Purcell v. Automatic Gas Distributors, Inc.

MR. JUSTICE SHEEHY,

concurring in part and dissenting:

I concur with the majority opinion insofar as it sustains the award in judgment against Automatic Gas Distributors, in Spruce Oil Corporation, and E. D. Orser, must be vacated.

To begin with, I am at a loss to understand how the majority set aside the judgment against Orser. He was the agent of Automatic Gas Distributors, Inc., who came to the plaintiffs, and represented to them that if they would do business with Automatic Gas Distributors, Inc., that company could obtain for them fuel supplies at a price below what the plaintiffs would otherwise have to pay, that this would lead to a lower pump price, and thus larger volume sales and larger margin of profit per gallon to be split with Automatic Gas Distributors, Inc., as “net receipts” under the agreement. None of these representations were true. When the plaintiffs purchased gas from Automatic Gas Distributors, Inc., they were charged the “rack price” that any other dealer would have to pay at any other rack in the vi*234cinity and that any other dealer would also pay Automatic Gas without such a marketing agreement. Automatic Gas did not and could not obtain fuel supplies at a price less than that otherwise obtainable. There was no margin that would lead to a lower pump price or to a larger volume of sales. What really occurred was that Automatic Gas became half of the dealership operated by the plaintiff and by taking half of the profit, reduced by that extent the amount that the plaintiffs might reasonably have expected to obtain as a per gallon profit if they had not dealt with Automatic Gas. Since Orser made the representations upon which the plaintiffs relied, though he was acting on behalf of Automatic Gas, it should be clear that he is equally liable with Automatic Gas for the actual loss in profits sustained by the plaintiffs, and for the punitive damages which result from his fraudulent representations. Strangely, the majority here is holding the principal and not the agent.

The majority here also does not explain adequately the intercorporate relationship between the three corporations here involved. Western Crude Oil, Inc., during the times here pertinent, owned all of the stock of Spruce Oil Corporation. Western Crude Oil, Inc. also owned all of the stock of Automatic Gas Distributors, Inc. Western Crude paid all of the salaries of the employees of its two subsidiary corporations, for which it was compensated by a later bookkeeping charge-back against the subsidiaries.

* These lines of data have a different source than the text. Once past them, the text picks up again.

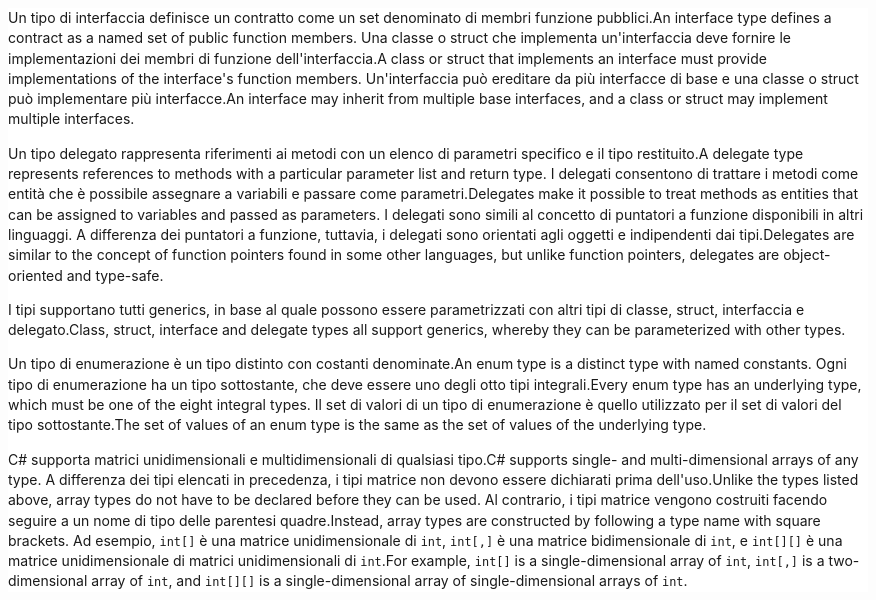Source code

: <span data-ttu-id="0b15c-246">Un tipo di interfaccia definisce un contratto come un set denominato di membri funzione pubblici.</span><span class="sxs-lookup"><span data-stu-id="0b15c-246">An interface type defines a contract as a named set of public function members.</span></span> <span data-ttu-id="0b15c-247">Una classe o struct che implementa un'interfaccia deve fornire le implementazioni dei membri di funzione dell'interfaccia.</span><span class="sxs-lookup"><span data-stu-id="0b15c-247">A class or struct that implements an interface must provide implementations of the interface's function members.</span></span> <span data-ttu-id="0b15c-248">Un'interfaccia può ereditare da più interfacce di base e una classe o struct può implementare più interfacce.</span><span class="sxs-lookup"><span data-stu-id="0b15c-248">An interface may inherit from multiple base interfaces, and a class or struct may implement multiple interfaces.</span></span>

<span data-ttu-id="0b15c-249">Un tipo delegato rappresenta riferimenti ai metodi con un elenco di parametri specifico e il tipo restituito.</span><span class="sxs-lookup"><span data-stu-id="0b15c-249">A delegate type represents references to methods with a particular parameter list and return type.</span></span> <span data-ttu-id="0b15c-250">I delegati consentono di trattare i metodi come entità che è possibile assegnare a variabili e passare come parametri.</span><span class="sxs-lookup"><span data-stu-id="0b15c-250">Delegates make it possible to treat methods as entities that can be assigned to variables and passed as parameters.</span></span> <span data-ttu-id="0b15c-251">I delegati sono simili al concetto di puntatori a funzione disponibili in altri linguaggi. A differenza dei puntatori a funzione, tuttavia, i delegati sono orientati agli oggetti e indipendenti dai tipi.</span><span class="sxs-lookup"><span data-stu-id="0b15c-251">Delegates are similar to the concept of function pointers found in some other languages, but unlike function pointers, delegates are object-oriented and type-safe.</span></span>

<span data-ttu-id="0b15c-252">I tipi supportano tutti generics, in base al quale possono essere parametrizzati con altri tipi di classe, struct, interfaccia e delegato.</span><span class="sxs-lookup"><span data-stu-id="0b15c-252">Class, struct, interface and delegate types all support generics, whereby they can be parameterized with other types.</span></span>

<span data-ttu-id="0b15c-253">Un tipo di enumerazione è un tipo distinto con costanti denominate.</span><span class="sxs-lookup"><span data-stu-id="0b15c-253">An enum type is a distinct type with named constants.</span></span> <span data-ttu-id="0b15c-254">Ogni tipo di enumerazione ha un tipo sottostante, che deve essere uno degli otto tipi integrali.</span><span class="sxs-lookup"><span data-stu-id="0b15c-254">Every enum type has an underlying type, which must be one of the eight integral types.</span></span> <span data-ttu-id="0b15c-255">Il set di valori di un tipo di enumerazione è quello utilizzato per il set di valori del tipo sottostante.</span><span class="sxs-lookup"><span data-stu-id="0b15c-255">The set of values of an enum type is the same as the set of values of the underlying type.</span></span>

<span data-ttu-id="0b15c-256">C# supporta matrici unidimensionali e multidimensionali di qualsiasi tipo.</span><span class="sxs-lookup"><span data-stu-id="0b15c-256">C# supports single- and multi-dimensional arrays of any type.</span></span> <span data-ttu-id="0b15c-257">A differenza dei tipi elencati in precedenza, i tipi matrice non devono essere dichiarati prima dell'uso.</span><span class="sxs-lookup"><span data-stu-id="0b15c-257">Unlike the types listed above, array types do not have to be declared before they can be used.</span></span> <span data-ttu-id="0b15c-258">Al contrario, i tipi matrice vengono costruiti facendo seguire a un nome di tipo delle parentesi quadre.</span><span class="sxs-lookup"><span data-stu-id="0b15c-258">Instead, array types are constructed by following a type name with square brackets.</span></span> <span data-ttu-id="0b15c-259">Ad esempio, `int[]` è una matrice unidimensionale di `int`, `int[,]` è una matrice bidimensionale di `int`, e `int[][]` è una matrice unidimensionale di matrici unidimensionali di `int`.</span><span class="sxs-lookup"><span data-stu-id="0b15c-259">For example, `int[]` is a single-dimensional array of `int`, `int[,]` is a two-dimensional array of `int`, and `int[][]` is a single-dimensional array of single-dimensional arrays of `int`.</span></span>
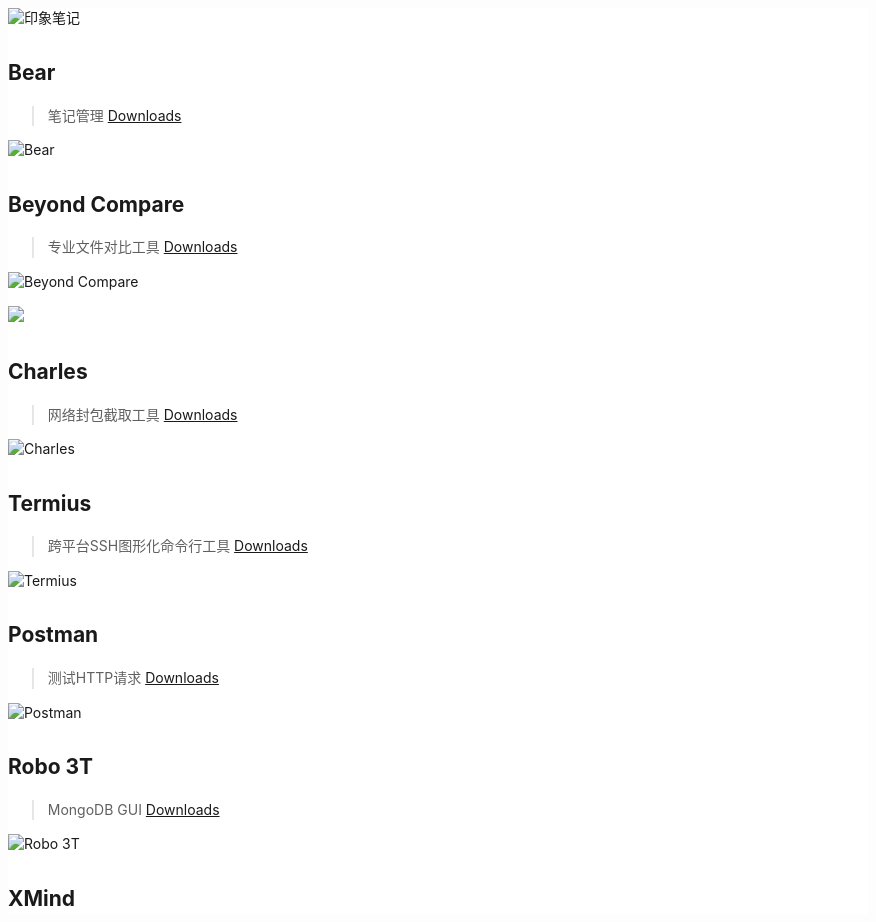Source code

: ![印象笔记](https://www.yinxiang.com/media/img/downloading/download_mac.jpg)

## Bear

> 笔记管理
> [Downloads](http://www.bear-writer.com/)

![Bear](http://www.bear-writer.com/static/images/header-mac-screenshot.png)

## Beyond Compare

> 专业文件对比工具
> [Downloads](http://www.beyondcompare.cc/xiazai.html)

![Beyond Compare](http://www.beyondcompare.cc/uploads/images/beyondcompare/chanpin/tab1-1.jpg)

<img src="http://www.beyondcompare.cc/uploads/images/beyondcompare/chanpin/tab1-1.jpg" width="100%" />

## Charles

> 网络封包截取工具
> [Downloads](https://www.charlesproxy.com/download/)

![Charles](https://www.charlesproxy.com/assets/sm/upload/ze/ob/56/d0/charles-macosx.png)

## Termius

> 跨平台SSH图形化命令行工具
> [Downloads](https://itunes.apple.com/cn/app/termius-ssh-client/id1176074088?mt=12)

![Termius](https://is4-ssl.mzstatic.com/image/thumb/Purple118/v4/52/04/4f/52044fc6-e2b5-7f42-a623-92b171f98478/pr_source.png/942x0w.png)

## Postman

> 测试HTTP请求
> [Downloads](https://www.getpostman.com/products)

![Postman](https://www.getpostman.com/img/v2/products/dark-theme.svg)

## Robo 3T

> MongoDB GUI
> [Downloads](https://robomongo.org/download)

![Robo 3T](https://robomongo.org/static/screens-transparent-6e2a44fd.png)

## XMind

The corporations’ headquarters are in the same office building. It appears they used the same receptionist. They may have used the same telephone number.

But more important in the relationship between the parties, and particularly with respect to the representations that Orser made to the plaintiffs, is the “scam” which shocked the District Court, the method that Western Crude used, through its subsidiaries, to exact two profits from the plaintiffs. Thus, Spruce Oil Corporation purchased the gasoline products from refiners. It sold the products to Automatic Gas and others, at a price upon which Spruce Oil *235Corporation made a profit. Automatic Gas, taking the same product, then sold the same to the plaintiffs, again exacting one-half of the profits gained by the plaintiffs. The result was that Western Crude Oil, Inc., acting through its subsidiaries, and in contravention of Orser’s representations, made large volume purchases from refiners through Spruce Oil Corporation, but did not pass on the advantage of those large volume purchases to the plaintiffs, as Orser had indicated would occur. Instead, it made a profit in the transaction from Spruce to Automatic Gas, and then Automatic Gas made a profit on the efforts of the plaintiffs in selling the gasoline product. The result, as the District Court found and concluded, was predictable: the plaintiffs and the other dealers involved with Automatic Gas all lost money, three of them went broke, one bought out at a loss of $20,000, and the only survivor (Purcell) abandoned the agreement. The District Court found that “in the course of it all they had been systematically robbed of a part of their agreed-upon profit, which they were forced to recover by this action, harassed by the accounting practices of the defendants, and forced to exhaust their resources, other businesses, and credit to continue serving the defendants at what amounted to slave wages. . .”

Western Crude’s wholly owned subsidiary, Automatic Gas Distributors, Inc., employed an agent, Orser, who fraudulently induced the plaintiffs and others to enter into marketing agreements and lease agreements, and hid from them the fact that another of Western Crude’s wholly owned corporations, Spruce Oil Corporation, stood behind Automatic Gas and the refiners and exacted a profit that in reality had been promised by Orser to the plaintiffs. The District Court was completely correct in assessing punitive damages against all of the defendants because all are equally responsible.

The majority opinion does not answer the cross-appeal of Purcell, who is still open to further hearings on the counterclaim on which judgment against him has been entered. So *236that the record may be clear for him, I would hold that the judgment on the counterclaim against him in favor of Automatic Gas is not yet final, and its merits should be determined, if necessary, in a future appeal.

MR. CHIEF JUSTICE HASWELL concurs. MR. JUSTICE SHEA will file a written opinion later.